Greensboro College Theatre Presents Four One-Act Plays Dec. 1-4
GREENSBORO, N.C. — Greensboro College Theatre presents four student-directed one-act plays 7:30 p.m. Thursday-Saturday, Dec. 1-3, and 2 p.m. Saturday-Sunday, Dec. 3-4, in Annie Sellars Jordan Parlor Theatre in Main Building on campus.
Tickets are $10 adults, $8 seniors and non-GC students. They may be reserved by emailing email@example.com or calling 336-272-7102, ext. 5242.
The plays are:
- “Where Have All the Lightning Bugs Gone?,” written by Louis E. Catron, directed by Sara Simmons, a senior theatre/directing and stage management major. A boy and girl meet and fall in love by discovering how to touch as people, not as sexual beings.
- “Outing the Badger,” written by Tommy Trull, directed by Claire Sellers, a senior theatre/directing and stage management major. A superhero discovers that his wife and his alter-ego’s wife have found out about each other.
- “The Death of Bessie Smith,” written by Edward Albee, directed by Ana Radulescu, a sophomore theatre/directing and stage management major. Memphis, Tennessee, 1937, a time when the South’s aristocracy is crumbling amidst the deeply racist views of its citizens. At a hospital a nurse belittles an orderly and a polite young man is severely condescending to an intern.
- “Zoo Story,” written by Edward Albee, directed by Reid Miller, a junior theatre/directing and stage management major. A neat, ordered, well-to-do and conventional man sits peacefully reading in the sunlight in Central Park. A second man enters, a young, unkempt and undisciplined vagrant, a soul in torture and rebellion. He longs to communicate so fiercely that he frightens and repels his listener.
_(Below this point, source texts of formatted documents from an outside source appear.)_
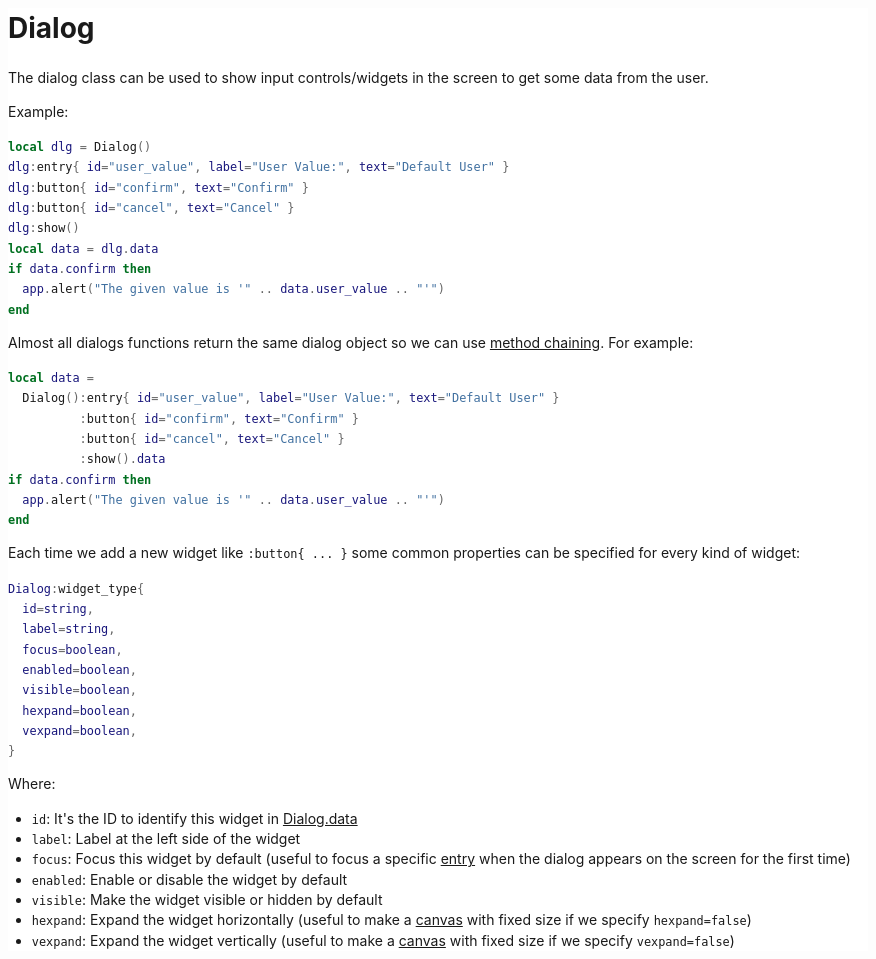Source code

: # Dialog

The dialog class can be used to show input controls/widgets in the
screen to get some data from the user.

Example:

```lua
local dlg = Dialog()
dlg:entry{ id="user_value", label="User Value:", text="Default User" }
dlg:button{ id="confirm", text="Confirm" }
dlg:button{ id="cancel", text="Cancel" }
dlg:show()
local data = dlg.data
if data.confirm then
  app.alert("The given value is '" .. data.user_value .. "'")
end
```

Almost all dialogs functions return the same dialog object so we can
use [method chaining](https://en.wikipedia.org/wiki/Method_chaining).
For example:

```lua
local data =
  Dialog():entry{ id="user_value", label="User Value:", text="Default User" }
          :button{ id="confirm", text="Confirm" }
          :button{ id="cancel", text="Cancel" }
          :show().data
if data.confirm then
  app.alert("The given value is '" .. data.user_value .. "'")
end
```

Each time we add a new widget like `:button{ ... }` some common properties
can be specified for every kind of widget:

```lua
Dialog:widget_type{
  id=string,
  label=string,
  focus=boolean,
  enabled=boolean,
  visible=boolean,
  hexpand=boolean,
  vexpand=boolean,
}
```

Where:
* `id`: It's the ID to identify this widget in [Dialog.data](#dialogdata)
* `label`: Label at the left side of the widget
* `focus`: Focus this widget by default (useful to focus a specific
  [entry](#dialogentry) when the dialog appears on the screen for the
  first time)
* `enabled`: Enable or disable the widget by default
* `visible`: Make the widget visible or hidden by default
* `hexpand`: Expand the widget horizontally (useful to make a [canvas](#dialogcanvas) with fixed size if we specify `hexpand=false`)
* `vexpand`: Expand the widget vertically (useful to make a [canvas](#dialogcanvas) with fixed size if we specify `vexpand=false`)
Greensboro College’s Department of Theatre seeks to provide a strong foundation in theatre while allowing the student to emphasize in a particular area such as directing, acting, or arts administration.
The coursework is integrated with the production work to provide a better understanding of the many facets of the theatre. Required participation on stage or backstage on all theatre productions allows the techniques and theories that are examined in the classroom and the laboratory to be tested in a performance setting.
For more information on the program, contact David Schram, Jefferson Pilot Professor of Theatre, at 336-272-7102, ext. 5243, or email firstname.lastname@example.org.
Greensboro College provides a liberal-arts education grounded in the traditions of the United Methodist Church and fosters the intellectual, social, and, spiritual development of all students while supporting their individual needs.
Founded in 1838 and located near downtown Greensboro, the college enrolls about 1,000 students from 29 states and territories, the District of Columbia and seven foreign countries in its undergraduate liberal-arts program and four master’s degree programs. In addition to rigorous academics and a well-supported Honors program, the school features a 17-sport NCAA Division III athletic program and dozens of service and recreational opportunities.